Şarku’l Avsat'a konuşan kaynaklar şu ifadeleri kullandı: “Bedir Örgütü lideri Hadi el-Amiri ve Hikmet Hareketi lideri Ammar el-Hekim'in başını çektiği bazı Şii liderlerin durumu kontrol altına alma çabaları var. Yaşananlara uyum sağlamak için uzlaşmacı bir çözüm arayışının yanı sıra Sadr'a seçimlere katılması ve boykotu tersine çevirmesi için davette bulunma ve Bağımsız Yüksek Seçim Komisyonu'nu birkaç günlüğüne adaylık kapısını yeniden açmaya davet etme olasılığı da var… Koordinasyon Çerçevesi içinde farklı görüşler var, ancak Kanun Devleti Koalisyonu lideri Nuri el-Maliki'nin tutumunun Sadr'ı boykotu kırmaya ve seçimlere katılacağını açıklamaya davet etme eğiliminde olduğu dikkat çekiyor.”

Sadr, Kasım ayında yapılması planlanan parlamento seçimlerini boykot etme kararından dönmek için zorlu koşullar öne sürdü.

Sadr X platformundaki hesabı üzerinden yaptığı paylaşımda, “Yolsuzluk var olduğu sürece hiçbir seçime katılmayacağım.

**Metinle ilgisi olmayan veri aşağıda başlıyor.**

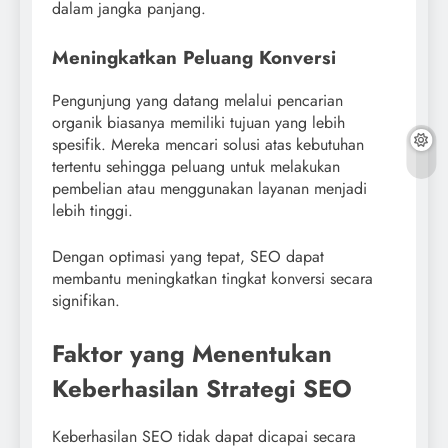
dalam jangka panjang.
Meningkatkan Peluang Konversi
Pengunjung yang datang melalui pencarian
organik biasanya memiliki tujuan yang lebih
spesifik. Mereka mencari solusi atas kebutuhan
tertentu sehingga peluang untuk melakukan
pembelian atau menggunakan layanan menjadi
lebih tinggi.
Dengan optimasi yang tepat, SEO dapat
membantu meningkatkan tingkat konversi secara
signifikan.
Faktor yang Menentukan
Keberhasilan Strategi SEO
Keberhasilan SEO tidak dapat dicapai secara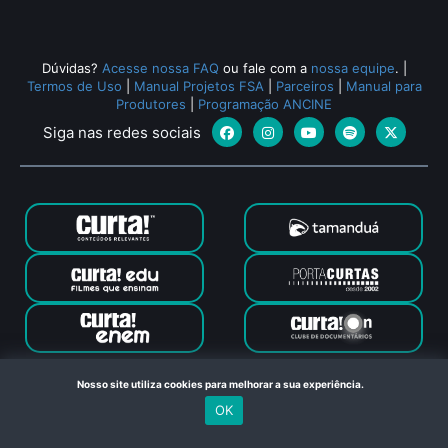
Dúvidas?
Acesse nossa FAQ
ou fale com a
nossa equipe
.
|
Termos de Uso
|
Manual Projetos FSA
|
Parceiros
|
Manual para
Produtores
|
Programação ANCINE
Siga nas redes sociais
Canal Curta © 2024. Todos os direitos reservados. Feito com
Nosso site utiliza cookies para melhorar a sua experiência.
no Rio de Janeiro
OK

Doğruluk ancak kontrolsüz silahların teslim edilmesi, milislerin dağıtılması ve ordunun güçlendirilmesiyle tesis edilecektir” ifadelerini kullandı.

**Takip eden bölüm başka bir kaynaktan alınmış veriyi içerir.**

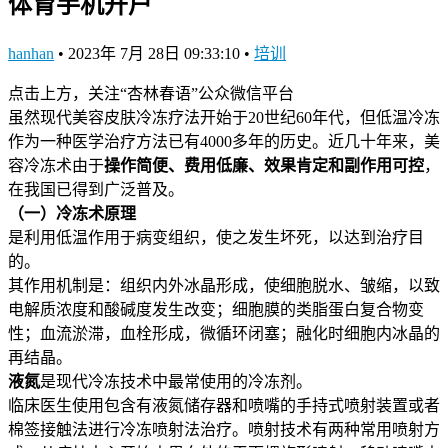
体育手机开户
hanhan
•
2023年 7月 28日 09:33:10
•
培训
点击上方，关注“杏林春语”公众微信平台
虽然现代美容皮肤冷冻疗法开始于20世纪60年代，但低温冷冻
作为一种医学治疗方法已有4000多年的历史。近几十年来，美
容冷冻术由于
操作简便、费用低廉、效果肯定和副作用可控
，
在我国已得到广泛普及。
（一）冷冻术原理
是利用低温作用于病变组织，使之发生坏死，以达到治疗目
的。
其作用机制是：组织内外冰晶形成，使细胞脱水、皱缩，以致
电解质浓度和酸碱度发生改变；细胞膜的类脂蛋白复合物变
性；血流淤滞，血栓形成，微循环闭塞；融化时细胞内冰晶的
再结晶。
液氮
是现代冷冻技术中最常使用的冷冻剂。
临床医生使用包含有液氮储存器和喷嘴的手持式喷射装置或者
棉签接触法进行冷冻喷射法治疗。喷射技术有两种常用喷射方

Yerel platformlarda, Sadr Hareketi liderleri ile aralarında Başbakan Muhammed Şiya es-Sudani'nin de bulunduğu Şii liderler arasında seçimlere katılma amacıyla temaslar kurulduğuna dair sızıntılar dolaşıyor.

Şarku’l Avsat'a konuşan siyasi bir kaynak, ‘Sadr Hareketi ile geri dönme olasılıkları konusunda şu ana kadar görüşmelerin durmadığını’ söyledi.

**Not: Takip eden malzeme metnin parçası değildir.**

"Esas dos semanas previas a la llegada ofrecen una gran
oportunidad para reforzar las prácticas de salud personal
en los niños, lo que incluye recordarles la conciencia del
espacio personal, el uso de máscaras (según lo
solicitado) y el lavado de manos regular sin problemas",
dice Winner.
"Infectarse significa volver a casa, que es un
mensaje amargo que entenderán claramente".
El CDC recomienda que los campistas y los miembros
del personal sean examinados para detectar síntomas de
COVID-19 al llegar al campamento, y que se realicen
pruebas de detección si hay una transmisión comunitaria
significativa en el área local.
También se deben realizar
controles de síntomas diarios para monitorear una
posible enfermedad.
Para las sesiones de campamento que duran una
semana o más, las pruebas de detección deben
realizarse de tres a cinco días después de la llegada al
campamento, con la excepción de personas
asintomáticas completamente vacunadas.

Sadr Hareketi lideri Mukteda es-Sadr (Sadr Hareketi medyası)Sadr Hareketi lideri Mukteda es-Sadr (Sadr Hareketi medyası)

Seçimlerin meşruiyeti

Son dönemde izlenen çeşitli göstergelere göre seçimlerin meşruiyetine ilişkin endişeler bulunuyor. Boykotun kırılgan bir bölgesel ve uluslararası ortamda diğer kesimler tarafından da tekrarlanması, özellikle silah taşıyan ya da geçmişte silah taşımış olanlar başta olmak üzere pek çok Şii gücün, İran'ın hedef alınmasının ardından ABD ve İsrail tarafından hedef alınabilecekleri korkusunu taşımaya devam ettikleri bir dönemde, siyasi sistemin meşruiyetini etkileyebilir.

Aynı bağlamda araştırmacı Seyf es-Saadi Şarku’l Avsat'a verdiği demeçte şu ifadeleri kullandı: “Irak'taki siyasi sınıf, boykot eden çoğunluğun seçimlere katılma güvenini yeniden tesis edecek olgun bir seçim sistemi sunamadı. Bunun nedeni, seçim yasasının her seçim döneminde, oy veren halkın gerekçeleri dikkate alınmaksızın, büyük geleneksel partilerin ölçülerine uyacak şekilde değiştirilmesidir… Sadr Hareketi lideri Mukteda es-Sadr ve iki eski başbakan Haydar el-İbadi ve Mustafa el-Kazımi'nin boykotu, seçimlere giden sürecin ciddiyetinin bir göstergesidir.”

Ancak es-Saadi, ‘seçim bölgesi sistemi, Sainte Lague sistemi ve benimsenen yüzde ile her seçimde sorunlara neden olan sonuç hızlandırma cihazlarına ilişkin doğru istatistiklere dayanan olgun bir yasanın çıkarılması yoluyla Irak'taki seçim sisteminde reform yapılabileceğini’ düşünüyor.